Dalam struktur sosial kita, manusia memang diasumsikan untuk sempurna secara fisik dan karenanya semua didesain untuk manusia yang sempurna secara fisik. Hampir tidak ada ruang untuk menerima mereka yang punya kebutuhan berbeda. Desain inilah yang turut menyumbang kontribusi besar untuk menidakmampukan mereka yang buta, tuli atau pengguna kursi roda. Mereka jadi tidak bisa berkontribusi dalam beragam sektor kehidupan di lingkungan sehari-hari. Ketidakmampuan mereka jelas disumbang secara penuh oleh desain sosial yang ada.

Parahnya, dalam lingkungan paling kecil sekalipun seperti keluarga, kadangkala para difabel juga mendapatkan diskriminasi dan bahkan dicap sebagai “kutukan” dan karenanya harus disembuhkan. Ini yang luput saya gali dalam tulisan tentang Fajrin tersebut.

Keempat, saya luput memperdalam cerita tentang diskriminasi pada sekolah umum untuk orang-orang seperti Fajrin.

Dalam cerita itu saya memang menyinggung sedikit kisah Fajrin yang bersikeras untuk bersekolah di sekolah umum, alih-alih di sekolah luar biasa (SLB). Saya luput menggali lebih dalam tentang diskriminasi yang terjadi di lingkungan sekolah umum yang semata-mata memang didesain untuk “manusia normal”. Pada akhirnya Fajrin memang diterima di sekolah umum, namun dia tetap harus berhadapan dengan kondisi yang menidakmampukan dirinya. Semua tentu karena desain sosial yang memang tidak ramah untuk orang seperti Fajrin.

Kondisi seperti itu kemudian dianggap sebagai kondisi yang lumrah dan justru orang-orang seperti Fajrinlah yang harus menerima konsekuensi jika tetap ingin bersekolah di sekolah umum.
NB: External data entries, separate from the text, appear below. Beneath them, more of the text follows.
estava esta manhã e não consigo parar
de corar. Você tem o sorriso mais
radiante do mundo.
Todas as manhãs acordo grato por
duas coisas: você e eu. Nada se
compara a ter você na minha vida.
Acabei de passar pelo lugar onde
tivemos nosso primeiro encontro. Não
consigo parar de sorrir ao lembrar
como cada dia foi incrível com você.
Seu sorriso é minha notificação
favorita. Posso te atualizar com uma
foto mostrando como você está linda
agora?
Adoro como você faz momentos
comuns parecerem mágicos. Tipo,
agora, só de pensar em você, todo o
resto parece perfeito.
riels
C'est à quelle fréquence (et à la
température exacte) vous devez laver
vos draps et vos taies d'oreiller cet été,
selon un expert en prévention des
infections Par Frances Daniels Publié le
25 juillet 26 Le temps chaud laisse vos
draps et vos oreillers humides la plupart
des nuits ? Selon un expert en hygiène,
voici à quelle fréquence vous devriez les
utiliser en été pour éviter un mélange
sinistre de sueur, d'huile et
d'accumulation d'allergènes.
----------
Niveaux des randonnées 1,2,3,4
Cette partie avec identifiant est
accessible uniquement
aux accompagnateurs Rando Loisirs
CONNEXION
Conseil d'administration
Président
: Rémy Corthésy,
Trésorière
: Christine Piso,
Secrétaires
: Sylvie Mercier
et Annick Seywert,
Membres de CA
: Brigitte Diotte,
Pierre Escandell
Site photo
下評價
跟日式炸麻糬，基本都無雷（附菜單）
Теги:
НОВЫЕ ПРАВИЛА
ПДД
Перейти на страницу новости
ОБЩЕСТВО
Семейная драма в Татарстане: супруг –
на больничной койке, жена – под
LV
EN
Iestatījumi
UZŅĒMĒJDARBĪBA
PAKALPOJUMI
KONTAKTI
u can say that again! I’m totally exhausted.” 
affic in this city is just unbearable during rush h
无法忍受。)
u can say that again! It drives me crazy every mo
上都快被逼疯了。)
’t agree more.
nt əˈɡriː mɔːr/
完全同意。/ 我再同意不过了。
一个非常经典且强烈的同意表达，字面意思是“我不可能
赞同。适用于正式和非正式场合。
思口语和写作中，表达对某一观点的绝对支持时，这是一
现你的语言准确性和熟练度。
Kelima, saya lebih fokus pada perjuangan Fajrin dan bukan menyoroti bebalnya orang-orang di sekitar kita (termasuk para pendidik) untuk mengubah cara atau sistem pendidikan agar lebih inklusif.

Fajrin adalah salah satu korban desain sosial dan struktur sosial yang memang menempatkan orang-orang seperti dia sebagai “orang-orang kelas dua”. Kondisi ini membuat Fajrin dan teman-temannya harus berusaha lebih keras agar kemampuan dan semangatnya tidak pudar. Usahanya tentu berlipat-lipat ganda dibanding “manusia normal” karena kondisi yang memang tidak ramah buat mereka di samping diskriminasi yang memang akrab dengan mereka.

Penutup. Sebuah kritikan panjang yang dibuat Ishak Salim itu benar-benar menjadi pencerahan baru buat saya. Saya memang belum punya banyak teman-teman difabel dan situasi itu membuat saya canggung dan kesulitan untuk menggali lebih dalam tentang persoalan difabel. Saya lebih banyak berhenti di kulit saja dan lebih fokus pada mereka sebagai subjek ketimbang melihat realita, struktur atau desain sosial yang ada di sekeliling mereka.

Kritikan yang dibuat dengan sungguh-sungguh itu buat saya adalah sebuah penghargaan besar, bukan hanya karena berfungsi meluruskan cara saya memandang persoalan difabel, tapi juga menambah begitu banyak wawasan baru.

Tulisan ini saya tutup dengan salah satu komentar Ishak Salim di status Facebook saya:

Beberapa difabel dewasa yang saya ketahui menjadi difabel sejak kecil atau balita, tidak memedulikan kondisi tubuhnya karena bisa bermain dengan anak-anak lain tetangganya, tentu dengan peran yang disesuaikan. Nanti mereka menyadari bahwa dirinya berbeda setelah masuk ke sekolah luar biasa. Jadi menurut saya, sekolahlah, institusi yang paling bertanggungjawab membuat banyak orang begitu canggung dengan perbedaan fisik. Sekolah adalah ‘teknologi kekuasaan’ yang membentuk cara pandang kita dan mengantar bentuk perilaku yang kita pertontonkan. Semakin banyak bergaul dengan difabel, semakin terkikis rezim pengetahuan medik dalam pikiran kita, karena banyak hal lain yang bisa dikerjakan bersama-sama ketimbang mengurusi soal impairment.